Em uma entrevista com o monge zen budista Genshô Sensei, falávamos sobre honrar nossas raízes e ancestralidade quando ele me perguntou se eu sabia o nome dos meus oito bisavós. Perguntinha simples e danada. Me desconsertou! Obviamente fiquei sem resposta, mais que isso: me senti desconectada.

Foi estranho pensar que a existência dos meus ancestrais foi apagada em menos de um século. Somos mesmo poeira cósmica que a história leva.

A única ferramenta de permanência é a memória. Nela habitam as grandes aventuras, as epopeias, as tragédias, os romances.

Mas a questão é porque alguns personagens são lembrados e outros esquecidos?

Pense bem. São os livros que nos tornam imortais!

Nem Jesus Cristo seria conhecido após dois mil anos sem a Bíblia. Tampouco Buda ou Maomé. Nem os santos, nem os pagãos poderiam sobreviver ao tempo se não houvesse um escritor por trás de suas vidas.

É claro que é possível encomendar testes de DNA que prometem descobrir nossa história. Esses kits podem ser comprados em muitas farmácias e também por sites.

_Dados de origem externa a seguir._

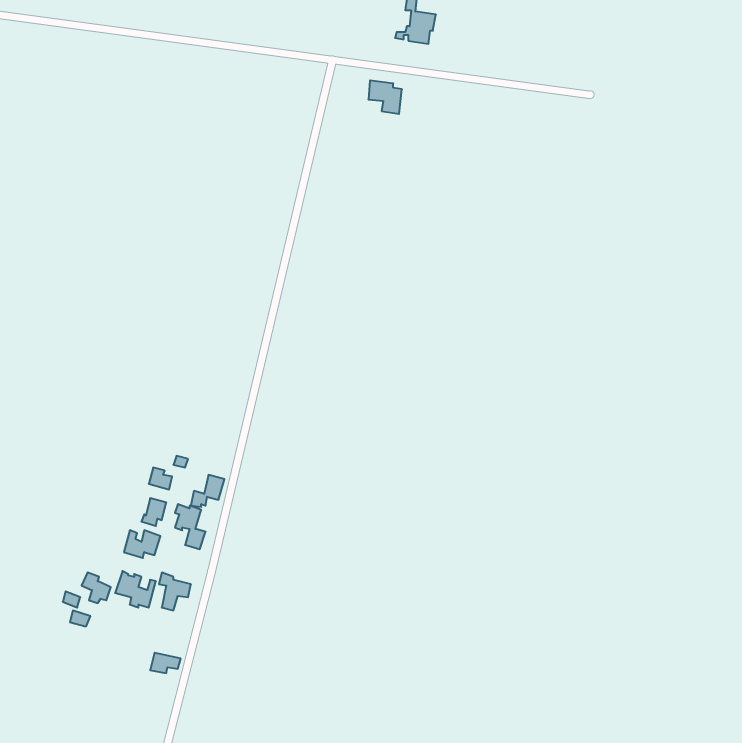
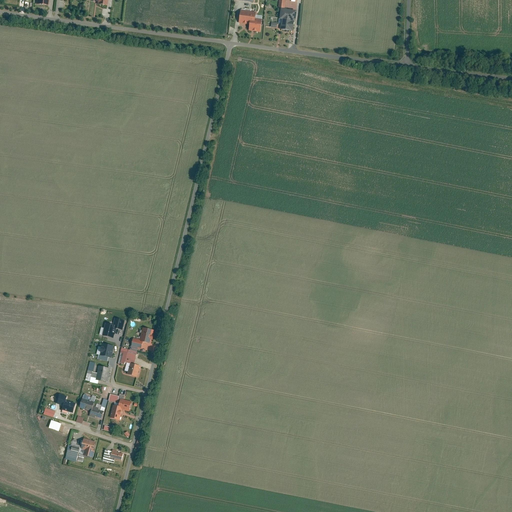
building: [368,80,402,114] -> [239,9,262,32]
building: none -> [66,437,97,461]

Na verdade, o que eles oferecem são relatórios de etnias – que podem ser bacanas se entendidos como pontos de partida.

O problema é que muitos desses testes têm se mostrado imprecisos. O DNA humano é como um código complexo de três bilhões de letras e as melhores empresas de rastreio conseguem ler apenas um milhão dessas letras, uma porcentagem minúscula, no processo chamado de genotipificação. Depois da leitura ainda existe um segundo funil, cruzar o DNA com as pessoas cadastradas no banco de dados empresarial.

Resumindo, talvez você não saiba o nome dos seus oito bisavós (eu sei apenas os de dois), mas queira preservar com todo carinho a trajetória daqueles que ama.

Uma boa dica é comprar um caderninho de anotações e começar a entrevistar seus familiares queridos. Não perca tempo! A vida é agora.